If you know, please tell me. With love to my CPM

“Right matters here.” When I heard Lt. Col. Alexander Vindman say that during the House hearings, I exhaled a breath I didn’t know I was holding. 

“Right matters here.” I repeat it as a mantra. “Right matters here.”

Any voice that says such a thing is always a voice from the wilderness, echoed in return with “What’s right?” “Who’s right?” “What makes you think you’re right?”

I don’t know what makes “you right” or even “me right.” I just know that right matters and I want it to matter here. Where I am; where you are. I want the fuzziness of self-serving rhetoric and unbridled untruths to be arrested. The endless studies and debates to mean something. Not to self-serve in opposition but to serve as we have been called to, bringing the gospel truths and teachings and the way of life that Jesus taught, the Light that he reflected – that Light—into the world through our actions and practices and the way we live – now. Today. Every day. I know, that’s probably a lot to want.

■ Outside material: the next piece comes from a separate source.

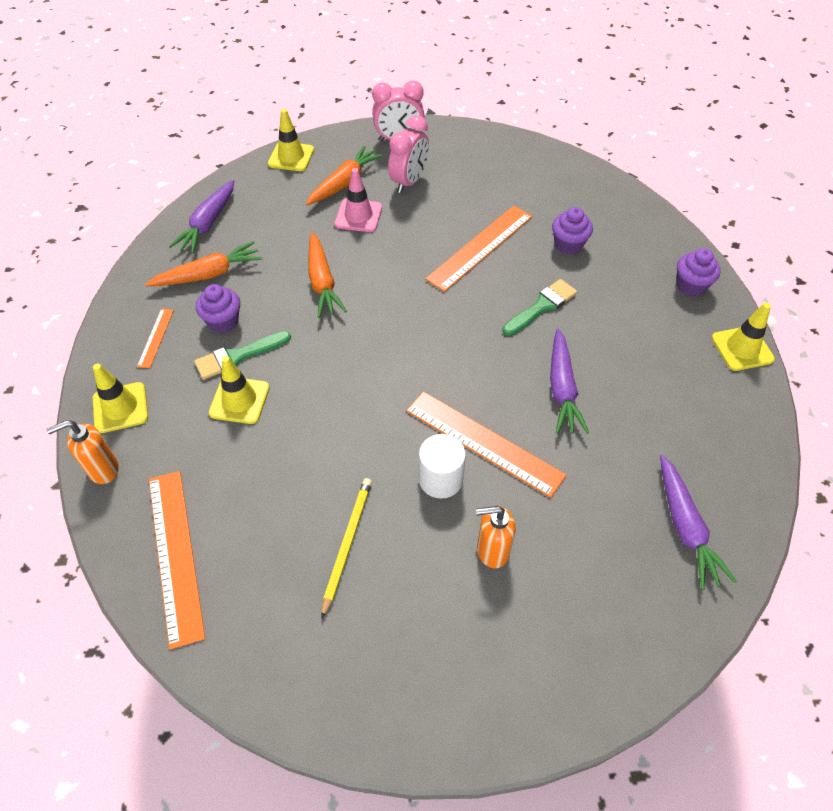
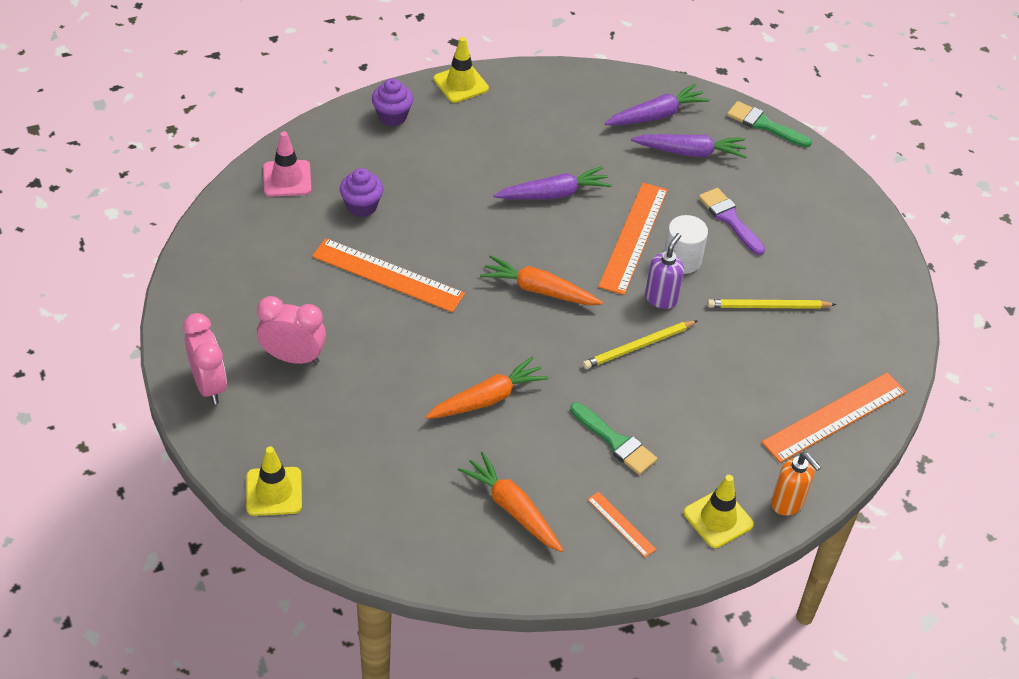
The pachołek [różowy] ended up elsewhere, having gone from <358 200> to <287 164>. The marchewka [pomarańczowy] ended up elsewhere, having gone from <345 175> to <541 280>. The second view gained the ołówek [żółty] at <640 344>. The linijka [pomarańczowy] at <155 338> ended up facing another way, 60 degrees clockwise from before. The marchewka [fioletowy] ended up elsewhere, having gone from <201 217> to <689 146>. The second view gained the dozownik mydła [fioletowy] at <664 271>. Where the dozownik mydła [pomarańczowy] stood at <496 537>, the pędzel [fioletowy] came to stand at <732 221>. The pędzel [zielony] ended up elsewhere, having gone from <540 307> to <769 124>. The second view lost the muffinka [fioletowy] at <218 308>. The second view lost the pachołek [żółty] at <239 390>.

I am sure that there were those on my Committee on Preparation for Ministry who wondered how a queer person, me – a gay person, could be sitting before them. I know there were those on the committee, perhaps all of them, who were concerned about the dangers ahead. (That still gives me pause today as I write this, to think there would be dangers in pursuing a call in the church, whew…) – but they put these aside. In their own way, they said: “Right matters here” and what was right was to help me to discern a call; not judge me but help me, regardless of their wonder about whether I belonged there as a gay man or the dangers I might face. It was all greater, much greater than that.

I had an amazing Committee on Preparation. When I would meet with them, I would feel as though they had created a space in their midst for the Spirit, with an invitation to join them on my journey. I say that, because I realized they were on my journey only toward the end of the time together. They had joined with me, to challenge and support me and in the end, as we finished our time together, to be with me going forward. I was not being cleared for ministry; we were. I still serve with them today, over fifteen years later.

 What is it that changes what is “right” from one group to the next? Is there really an argument about what the Great Commandment calls us to do? Can we proof-text our way to rationalization, covering up our own need for a sense of decency and order that becomes anything but where it really matters?

I don’t know. I really don’t. I just pray for more Committees on Preparation who leave room for the Spirit and join in on the journey with others who are called, not as judges but as Light bearers that trust in God.

It pains me when we debate who’s in and who’s out. What ever made us think we have the right to do such a thing; to mislead, incite fear and damnation to get our way? How could that ever be right?

I don’t know. If you do, please tell me.

With love to my CPM and all like them.